Parlando di integrazione con il PC, Quest Pro – come d’altronde Quest 2 e Pico 4 – manca di un’entrata video, presente invece in Pico Neo 3 Link. Questo vuol dire che il visore potrà essere collegato al computer o via usb-c, oppure via air link in wireless, nelle medesime modalità di Quest 2. Per un visore che costa quel che costa la trovo una scelta, anche qui, assolutamente illogica, tuttalpiù che si parla di un visore pensato esplicitamente per il business. Questo ci porta alla fruizione di giochi PCVR. Da questo punto di vista, l’esperienza rispetto a Quest 2 è sostanzialmente la medesima, con un piccolo boost su una definizione che sembra più chiara, semplicemente a causa della miglior illuminazione del pannello, e nulla più.
Ben migliore l’esperienza con Horizon Workrooms, che vi permette di collegare il PC al vostro Quest, semplicemente per lavorare dentro ambienti virtuali più belli della vostra stanza, o aggiungendo degli schermi giganti dentro al vostro ambiente in AR. L’esperienza è mediamente buona, ma anche qui abbiamo qualche problema. Intanto le tastiere supportate sono ancora pochissime, per cui dovrete andare un po’ a sentimento quando si tratta di utilizzare la tastiera, a meno che non abbiate uno dei device disponibili. A oggi c’è poi ancora il problema legato ai monitor. Se alla vostra scheda video è collegato un solo monitor infatti, dentro a Workrooms potrete utilizzarne soltanto uno, e così via. Vien da sé che chi vorrà usare più monitor rispetto a quelli che ha collegati al proprio device dovrà comprare degli HDMI dummy che vanno a riempire le porte, facendo credere al software di avere dei monitor in più. Il problema non si pone su altri software concorrenti come Immersed, che installano invece dei driver proprietari che simulano la presenza di più schermi.
Da segnalare poi che, tornando a parlare di gaming, alcuni giochi presentano artefatti non presenti su Quest 2. Bonelab in standalone, ad esempio, ha qualche problema a gestire la texture del fuoco, mentre Wolfenstein Cyberpilot via PC presenta uno strano effetto di illuminazione sulle superfici. Tutti problemi risolvibili con un software update, ma che vale la pena segnalare. Inoltre, sia in standalone che via PC, le lenti presentano una strana distorsione sui bordi, a cui si può non far caso durante giochi con mappe contenute, ma che infastidiscono parecchio su produzioni con ambienti più estesi, com’è uno Skyrim VR.

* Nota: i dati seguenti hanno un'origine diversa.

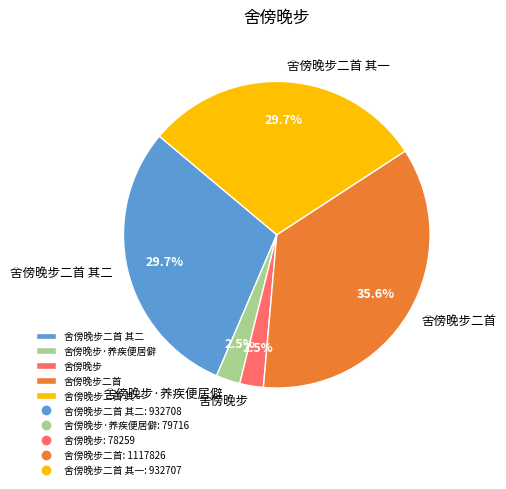

Which slice is the largest?

舍傍晚步二首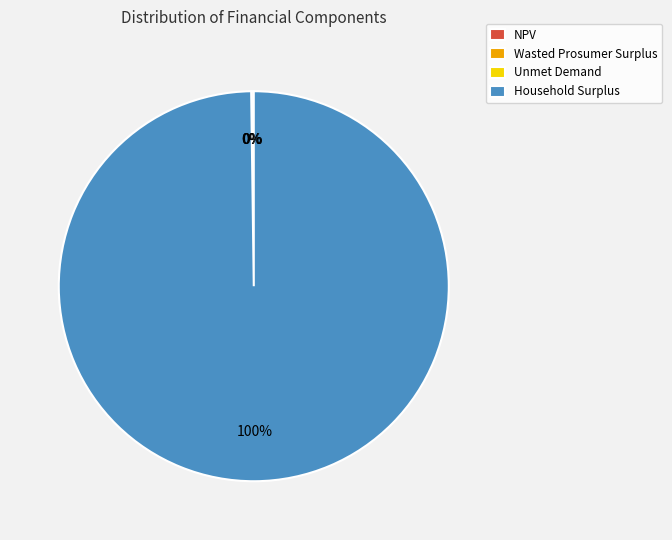

Is it true that Household Surplus is 100% of the pie?

True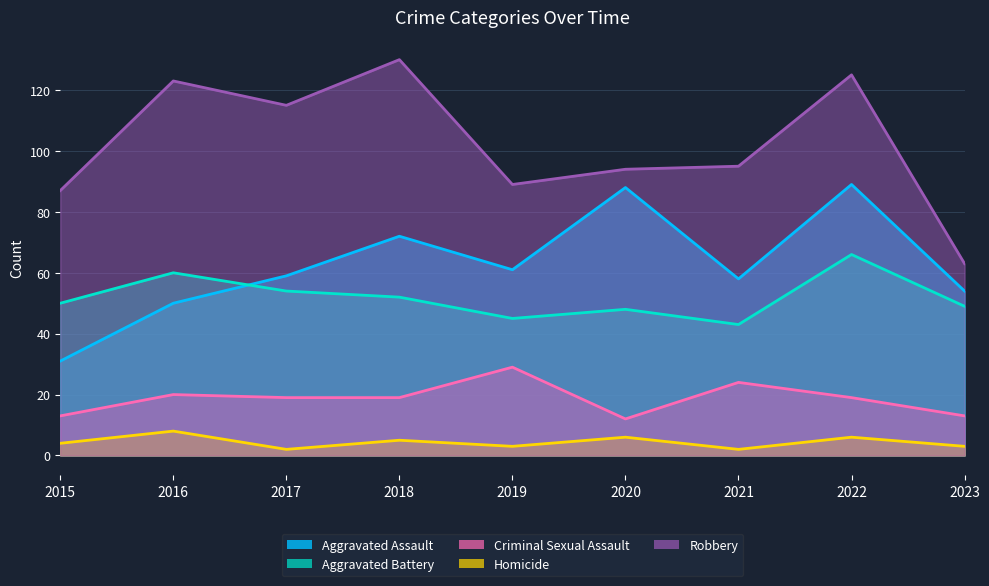

At which category does Aggravated Battery reach its first local valley?

2019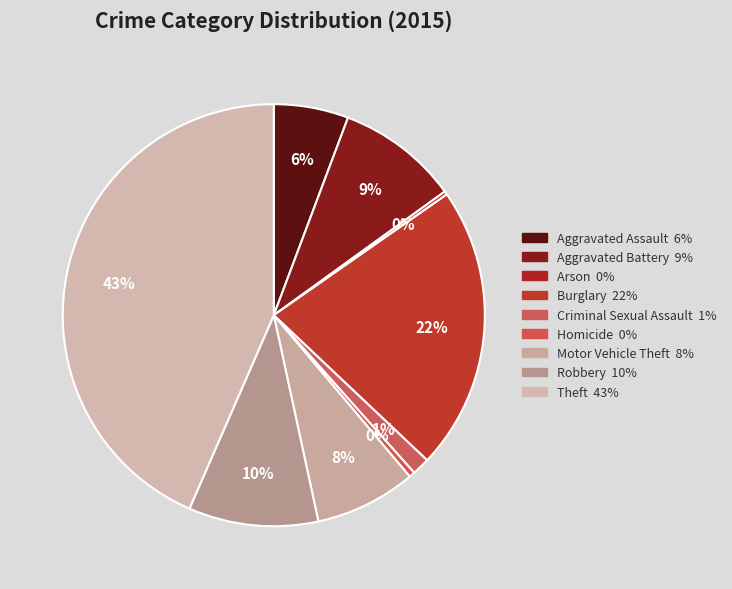

To the nearest percent, what is the difference between the Homicide and Criminal Sexual Assault slice percentages?

1%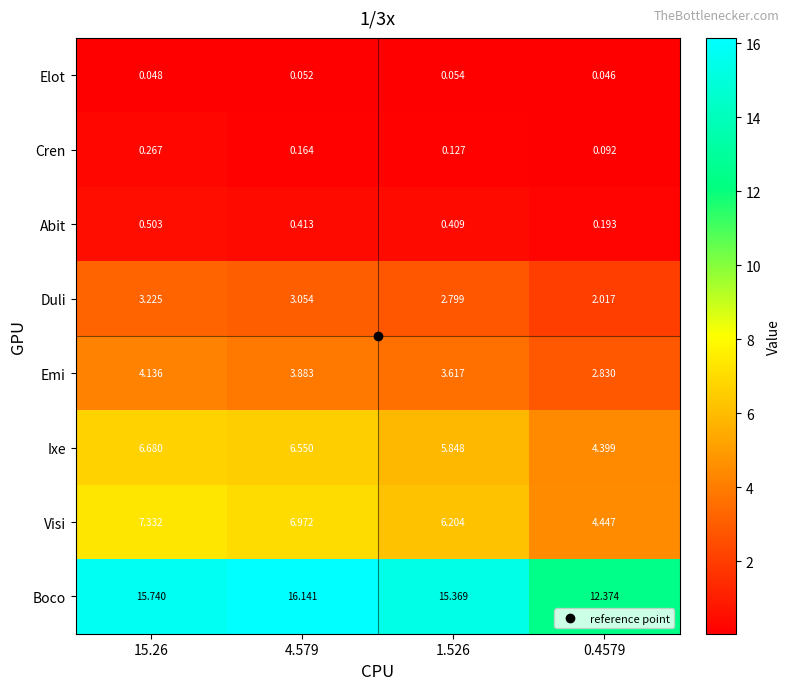

At 4.579, list the series in order from largest to smallest.

Boco, Visi, Ixe, Emi, Duli, Abit, Cren, Elot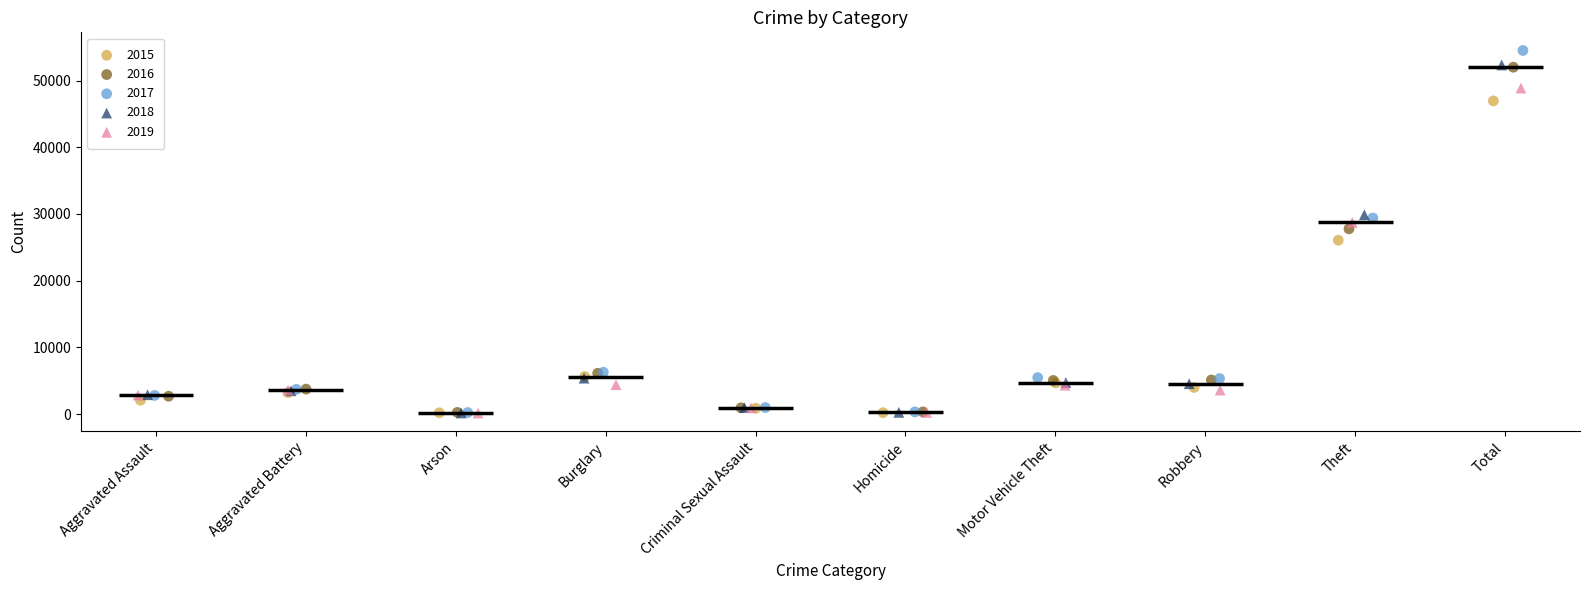

Which series has the largest Y range (max minus min)?

2017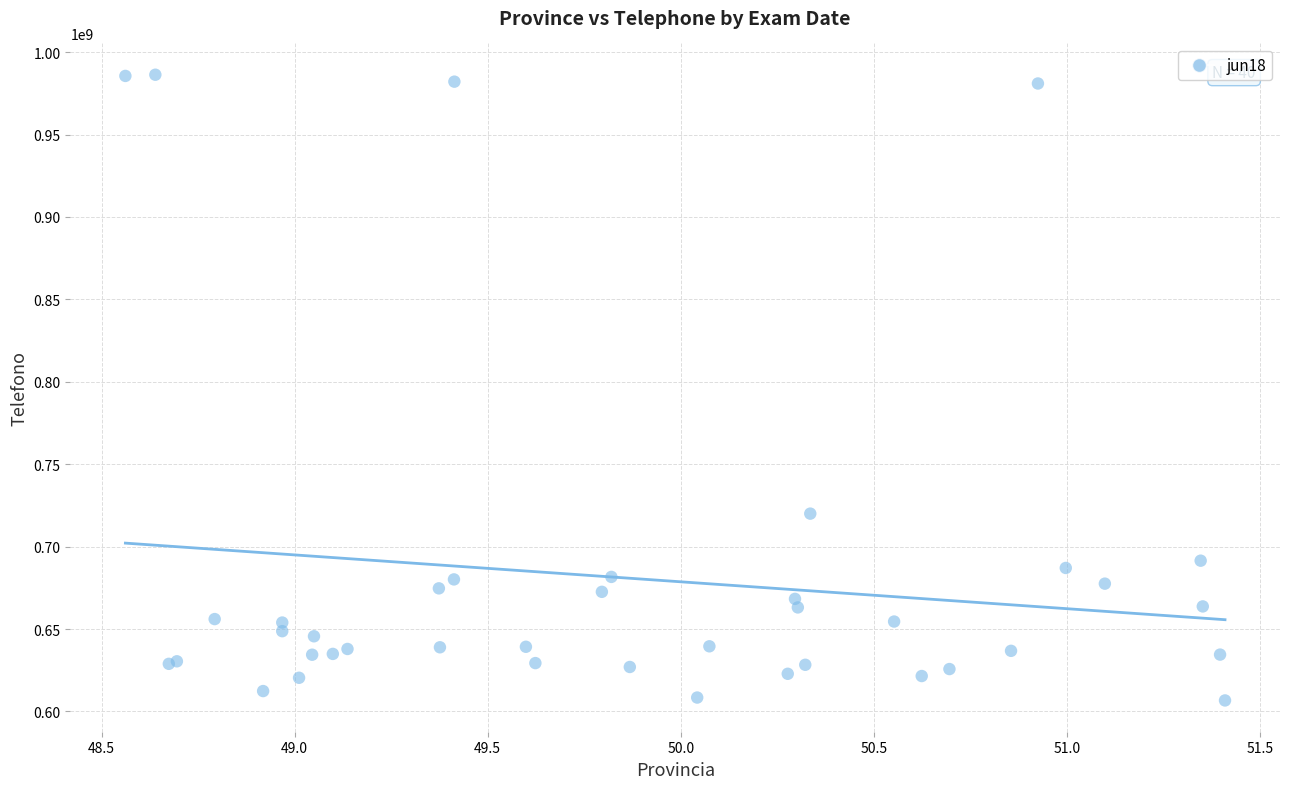

What Y value in the scatter plot is closest to 796474540?

720007715.8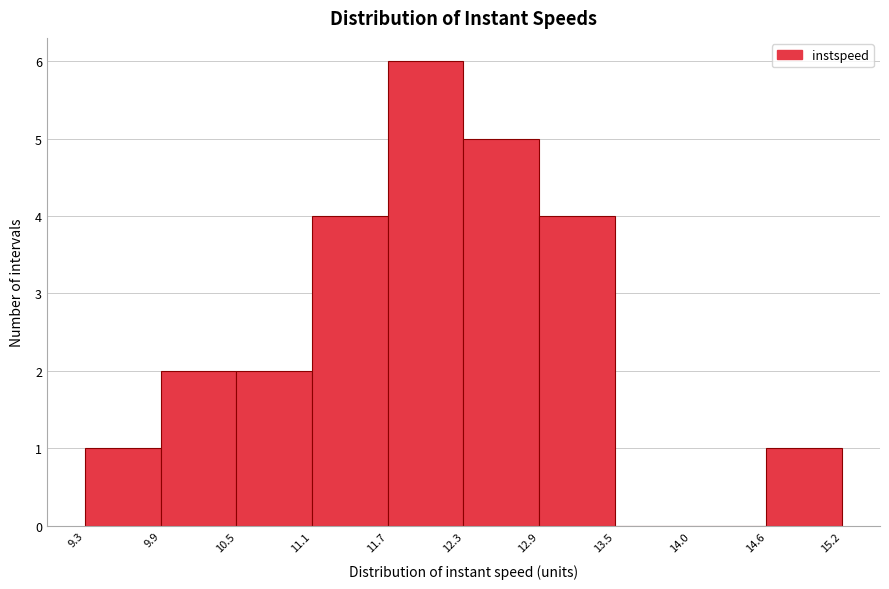

Reading left to right, list every bar in this chart as the range it spans on the x-axis followed by its height. The values are not printed on the chart, so give them approximately, as read against the axis.

9.3 to 9.9: 1
9.9 to 10.5: 2
10.5 to 11.1: 2
11.1 to 11.7: 4
11.7 to 12.3: 6
12.3 to 12.9: 5
12.9 to 13.5: 4
13.5 to 14.0: 0
14.0 to 14.6: 0
14.6 to 15.2: 1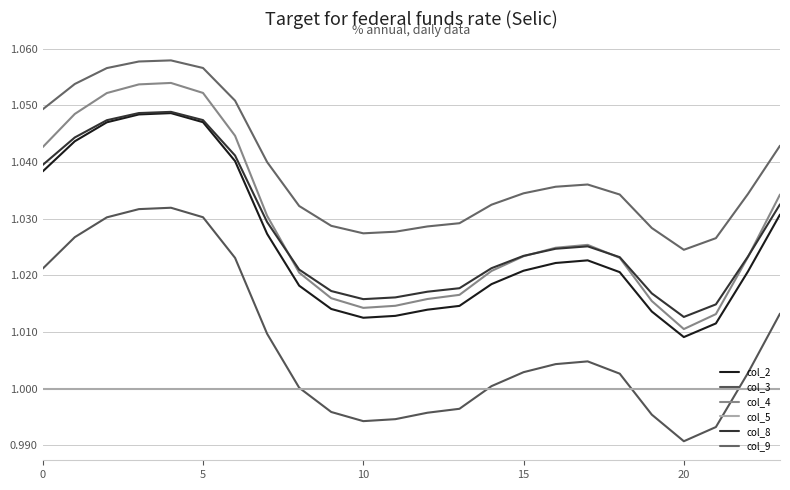

Does the chart have visible grid lines?

Yes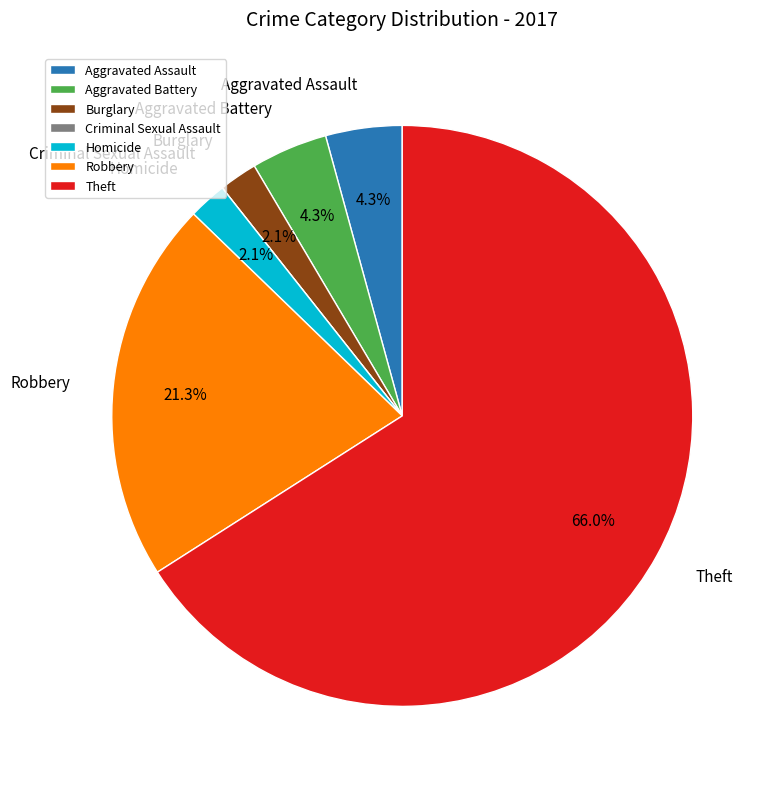

What percentage is NOT represented by Aggravated Battery?

95.7%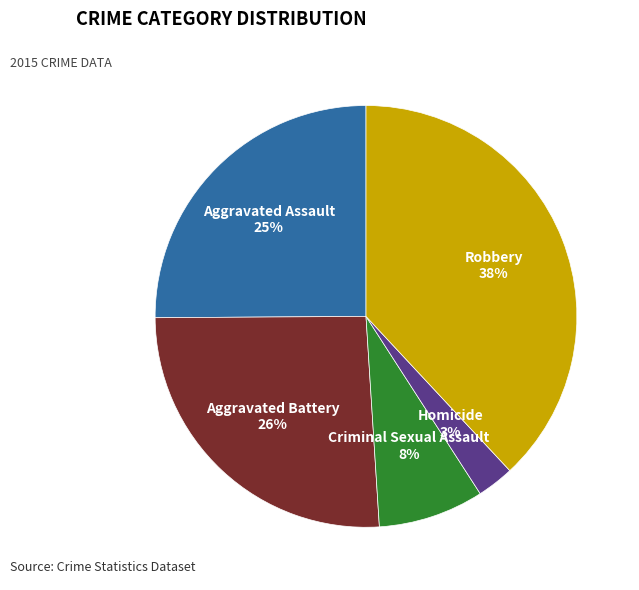

Count the number of slices in the pie.

5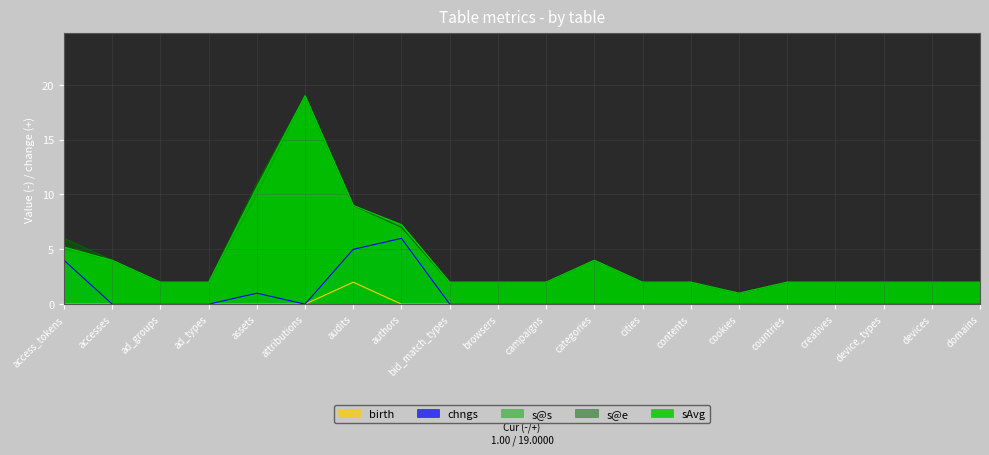

The value of sAvg at campaigns is 2.0. True or false?

True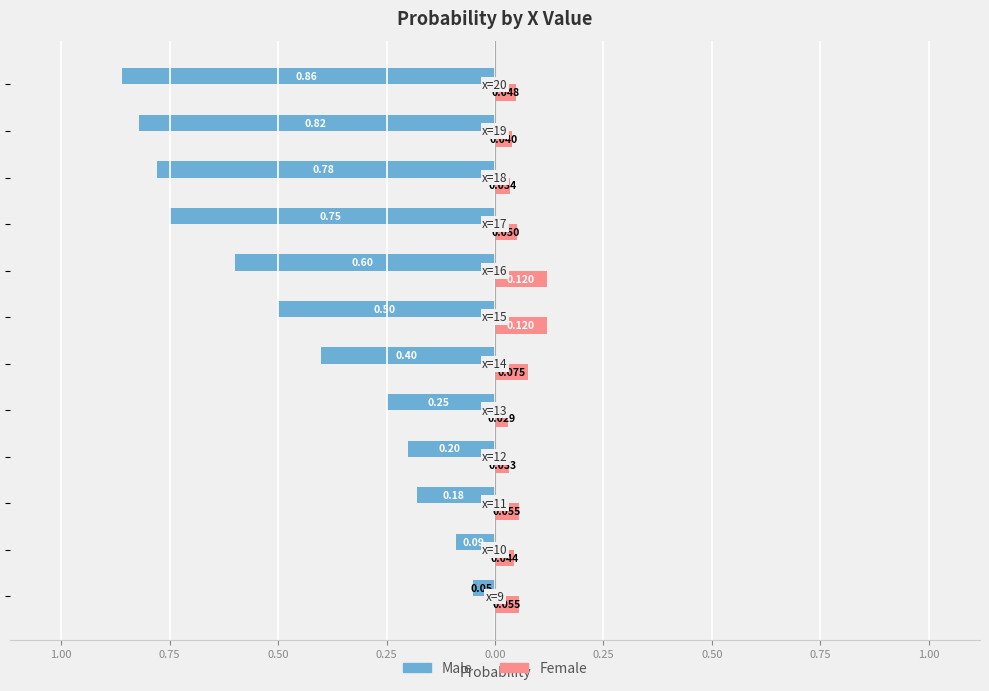

Which series has the widest spread of values?

Male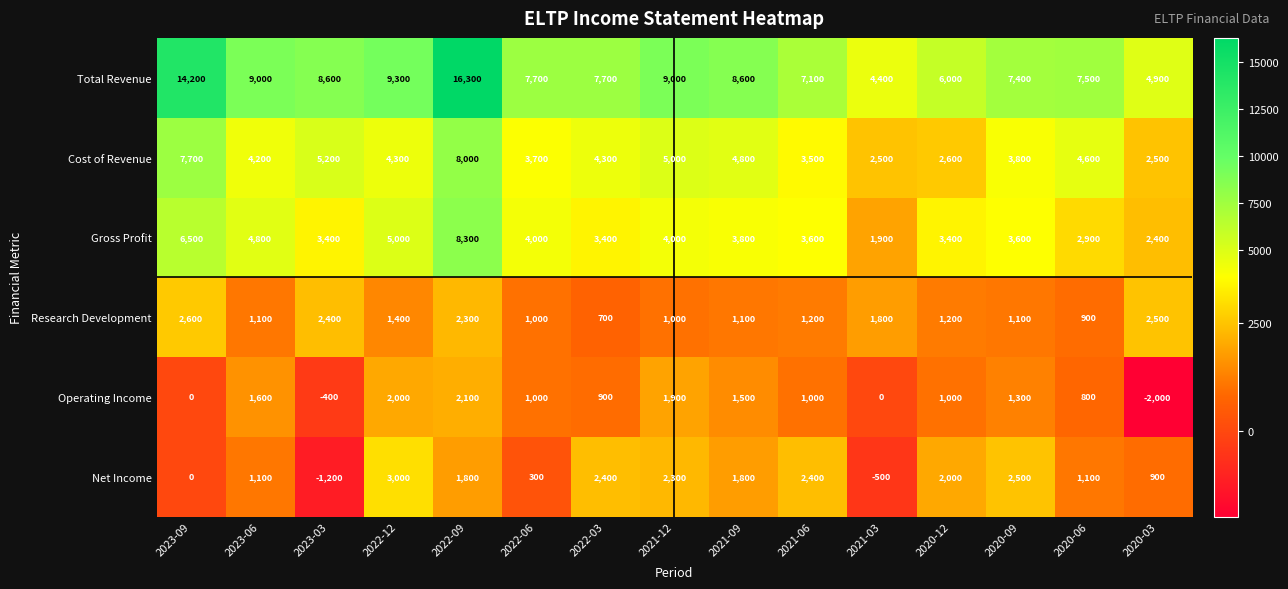

What is the difference between the Research Development values at 2020-12 and 2020-03?

1300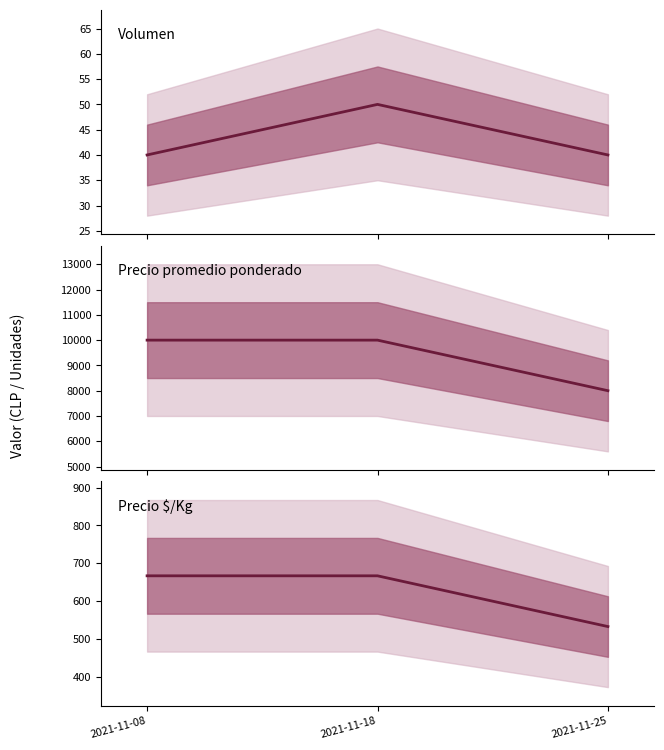

How many lines are shown in the chart?

3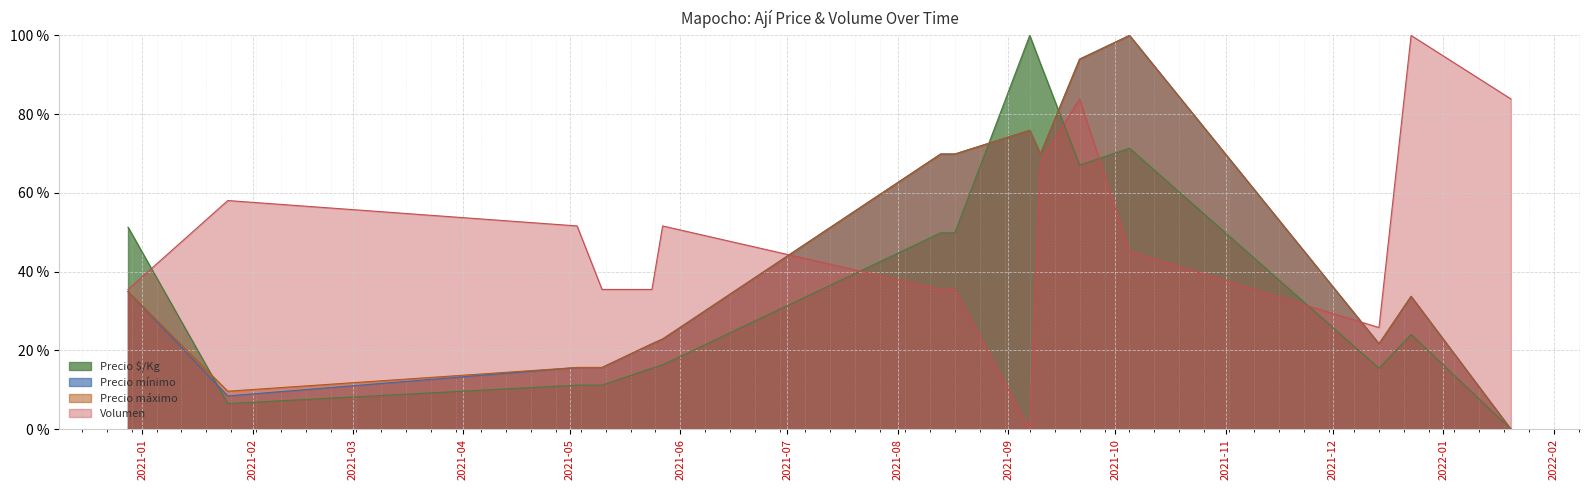

Is the value of Precio mínimo at 2021-09-10 greater than the value of Precio ø/Kg at 2021-08-13?

Yes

Meta Quest Pro è grossomodo quello che ci era stato detto, e forse va bene così. Un visore pensato per un uso professionale e business che non restituisce niente di più a chi vuole semplicemente giocare in realtà virtuale, e che forse va anche a togliere qualcosa. Non avrebbe avuto senso lanciare sul mercato un visore da duemila euro che avrebbe reso scontenti i videogiocatori che non avrebbero potuto permetterselo; rimane da capire quanto senso abbia riempire una nicchia di mercato che invece, a sentimento, tanto grande non è. Per chi vuole giocare c’è poco da fare: tocca aspettare il tanto agognato Meta Quest 3, probabilmente in uscita intorno alla fine dell’anno prossimo.